#### INPUT FOR THIS TASK
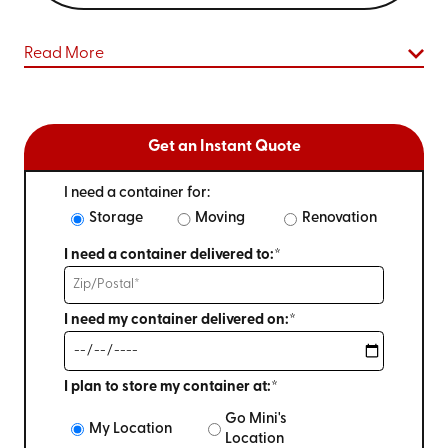
Read More
Get an Instant Quote
I need a container for:
Storage
Moving
Renovation
I need a container delivered to:*
I need my container delivered on:*
I plan to store my container at:*
Go Mini's
My Location
Location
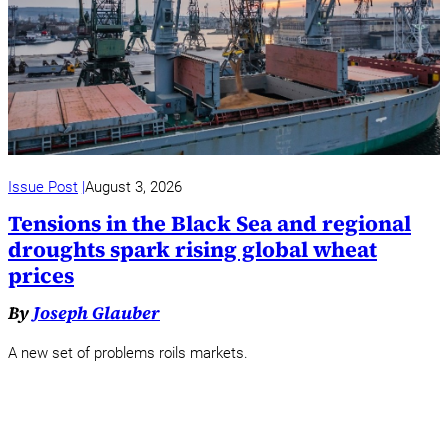
Issue Post
August 3, 2026
Tensions in the Black Sea and regional
droughts spark rising global wheat
prices
By
Joseph Glauber
A new set of problems roils markets.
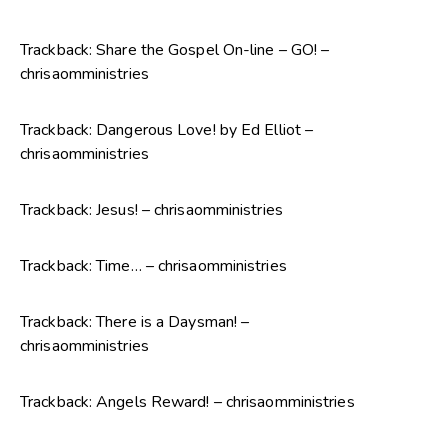
Trackback:
Share the Gospel On-line – GO! –
chrisaomministries
Trackback:
Dangerous Love! by Ed Elliot –
chrisaomministries
Trackback:
Jesus! – chrisaomministries
Trackback:
Time… – chrisaomministries
Trackback:
There is a Daysman! –
chrisaomministries
Trackback:
Angels Reward! – chrisaomministries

#### EXERCISE DETAILS
Find the line holding "My Location" in the data above. Retype it and every later line exactly, through the end, but not the pictures.

#### TASK RESPONSE
My Location
Location
Issue Post
August 3, 2026
Tensions in the Black Sea and regional
droughts spark rising global wheat
prices
By
Joseph Glauber
A new set of problems roils markets.
Trackback:
Share the Gospel On-line – GO! –
chrisaomministries
Trackback:
Dangerous Love! by Ed Elliot –
chrisaomministries
Trackback:
Jesus! – chrisaomministries
Trackback:
Time… – chrisaomministries
Trackback:
There is a Daysman! –
chrisaomministries
Trackback:
Angels Reward! – chrisaomministries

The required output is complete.